» **Document**
--- START ---

Weather this script has been running all of this time or has now timed out lets turn this one over to pm2 so we can focus on the rest of the project. First we want to turn off stream debugging. Edit the .env file and change STREAM_DEBUG="1" to STREAM_DEBUG="0". If you run it again after this change you should see the output below.

Elasticsearch INFO: 2022-02-10T16:18:38Z
  Adding connection to http://localhost:9200/
      

This will always show up as it is our marker that the server has started. The only other thing that will show up will be the notification a timeout when it happens. Once started with pm2 the logs for this script will be available at ~/.pm2/logs. If the script is running cancel it with CRTL-C and then run pm2 start twitter-stream.js. You should see output similar to the image below.

Output of -- pm2 start twitter-stream.js

Just to be sure it started we can tail the log at ~/.pm2/logs/twitter-stream-out.log and ~/.pm2/logs/twitter-stream-error.log. We can also see if the script is working by checking the status of the twitter-stream index by running the curl command we used before curl 'localhost:9200/_cat/indices/twitter-stream?v&pretty'. If you run this a few times and keep an eye on the docs.count column you should see this number increasing if the stream is working. If everything looks good here lets finally start the websocket server.

--- END ---

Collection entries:
--- START ---

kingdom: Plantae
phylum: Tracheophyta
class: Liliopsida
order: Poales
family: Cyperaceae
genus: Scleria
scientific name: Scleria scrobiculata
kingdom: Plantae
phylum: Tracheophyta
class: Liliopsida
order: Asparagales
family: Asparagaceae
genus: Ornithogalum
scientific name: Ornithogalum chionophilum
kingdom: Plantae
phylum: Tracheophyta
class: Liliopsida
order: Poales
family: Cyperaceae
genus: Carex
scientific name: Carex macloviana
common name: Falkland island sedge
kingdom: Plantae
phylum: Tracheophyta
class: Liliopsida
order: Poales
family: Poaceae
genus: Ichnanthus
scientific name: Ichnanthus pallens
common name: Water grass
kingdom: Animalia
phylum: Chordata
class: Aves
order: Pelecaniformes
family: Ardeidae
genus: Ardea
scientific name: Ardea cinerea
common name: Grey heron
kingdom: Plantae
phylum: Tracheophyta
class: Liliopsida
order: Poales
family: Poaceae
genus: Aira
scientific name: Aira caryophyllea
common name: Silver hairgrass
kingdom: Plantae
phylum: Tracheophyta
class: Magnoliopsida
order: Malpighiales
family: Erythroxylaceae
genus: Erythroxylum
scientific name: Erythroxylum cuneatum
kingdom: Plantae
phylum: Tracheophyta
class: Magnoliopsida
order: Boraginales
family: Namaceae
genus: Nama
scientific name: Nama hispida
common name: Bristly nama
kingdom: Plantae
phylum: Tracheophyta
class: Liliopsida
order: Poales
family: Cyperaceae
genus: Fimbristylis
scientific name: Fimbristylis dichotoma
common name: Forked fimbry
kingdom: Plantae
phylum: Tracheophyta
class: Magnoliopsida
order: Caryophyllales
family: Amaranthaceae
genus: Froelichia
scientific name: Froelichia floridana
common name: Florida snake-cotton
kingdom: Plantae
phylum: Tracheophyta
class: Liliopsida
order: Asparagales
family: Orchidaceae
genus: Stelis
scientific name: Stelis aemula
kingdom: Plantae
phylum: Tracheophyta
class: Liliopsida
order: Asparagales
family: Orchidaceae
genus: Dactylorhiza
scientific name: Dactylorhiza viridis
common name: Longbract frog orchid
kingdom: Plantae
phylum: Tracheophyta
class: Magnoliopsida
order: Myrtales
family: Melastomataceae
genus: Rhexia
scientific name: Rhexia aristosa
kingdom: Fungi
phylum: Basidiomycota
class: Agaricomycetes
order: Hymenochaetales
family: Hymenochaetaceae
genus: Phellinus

--- END ---

» **Tasks to perform**
1 – Reproduce the passage of the pm2 guide starting at "Just to be sure" and ending at "the websocket server.".
2 – According to the pm2 guide, why should the docs.count column be watched while the curl command is run several times?

» **Per-task outputs**
1 –
Just to be sure it started we can tail the log at ~/.pm2/logs/twitter-stream-out.log and ~/.pm2/logs/twitter-stream-error.log. We can also see if the script is working by checking the status of the twitter-stream index by running the curl command we used before curl 'localhost:9200/_cat/indices/twitter-stream?v&pretty'. If you run this a few times and keep an eye on the docs.count column you should see this number increasing if the stream is working. If everything looks good here lets finally start the websocket server.

2 – The docs.count column reveals whether the stream is working. If it is, the number in that column should increase with each run of the command.